TEXT PROVIDED >>
---*---

Is it Chrome-related or did the OP compress with bad settings?

As for the TestWebP iOS lib itself, it takes 25 LOC to load an image, which
takes 1 LOC with system libraries. Somebody needs to go in and put a category
on UIImage to do the heavy lifting.

I just ran a grep across about 15 iOS apps I develop and the average size of
art assets is about 1MB. So this is a neat hack, and I am sure there are apps
out there with 300MB in art assets that could benefit from it. But for the
typical app, not worth the effort.

------
Zev
Neat. I don't know if I'd ever use this, but, its a cool hack.

Random thoughts off the top of my head, re: making it faster:

\- Can you can decode into an ARGB buffer, instead of an RGBA buffer? iOS uses
ARGB as its native bitmap format, so, there will probably be a bit of a speed
bump if you can avoid shuffling bits around as much.

\- I wonder if using CGDataProviderCreateWithCFData() and passing in a data
blob created with CFDataCreateWithBytesNoCopy() to see if any copying bytes
around can be reduced.

\- Maybe cache CGColorSpaceCreateDeviceRGB() somewhere (either just make it
static, or in NSThread's threadDictionary). Release on memory warnings and
such.

\- UIImage does a bunch of caching internally. You could mimic it and cache
images that have been created, to make it really cheap to re-query for an
image/reuse an already-existing image. Again, release on memory warnings and
such.

------
drivebyacct2
Could this sort of technique also be done for shrinking caches sizes of apps
that are photo-download intensive? I don't know if the size tradeoff is worth
the performance hit to reencode files as they're downloaded and cached.

---*---

WORK TO COMPLETE >>
1. Extract the passage of the iOS WebP thread from "Random thoughts off" to "around as much.".
2. Answer these questions using the iOS WebP thread:
(a) How many lines of code does the TestWebP iOS lib take to load an image?
(b) What average size of art assets did the grep across about 15 iOS apps show?
(c) What is the native bitmap format of iOS?

RECORD EXCERPTS >>
---*---

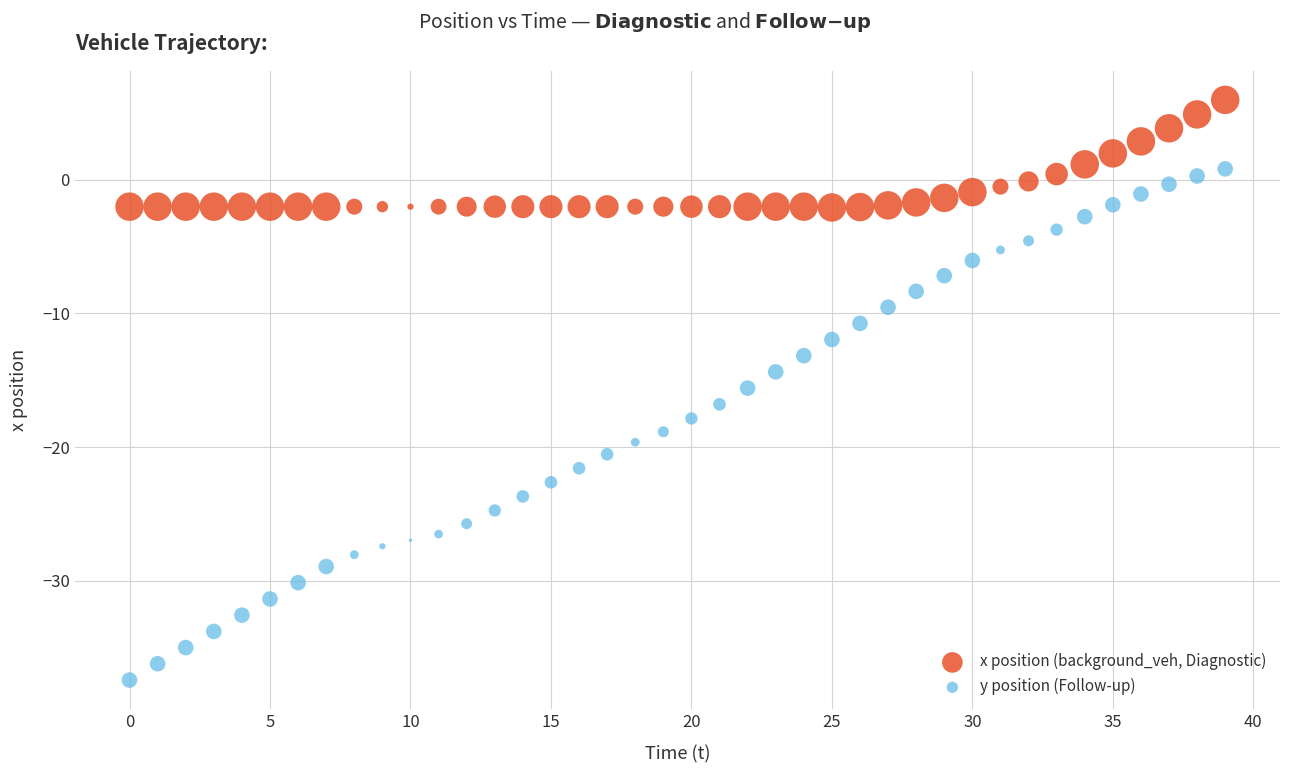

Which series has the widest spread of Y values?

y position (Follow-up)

---*---

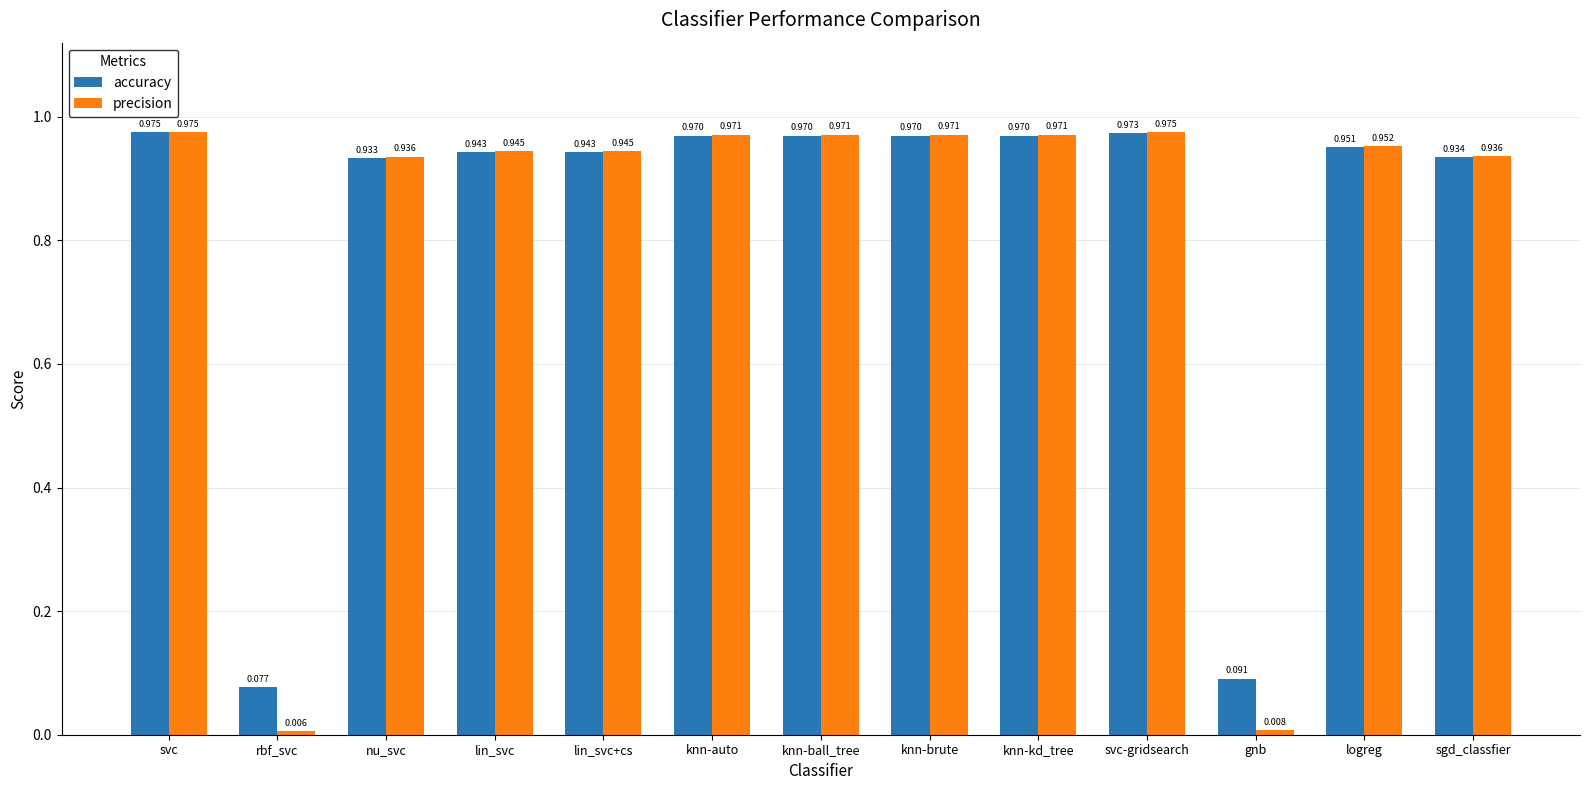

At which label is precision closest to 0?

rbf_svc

---*---

TASK-BY-TASK SOLUTIONS >>
1.
Random thoughts off the top of my head, re: making it faster:

\- Can you can decode into an ARGB buffer, instead of an RGBA buffer? iOS uses
ARGB as its native bitmap format, so, there will probably be a bit of a speed
bump if you can avoid shuffling bits around as much.

2.
(a) 25 lines of code
(b) About 1MB
(c) ARGB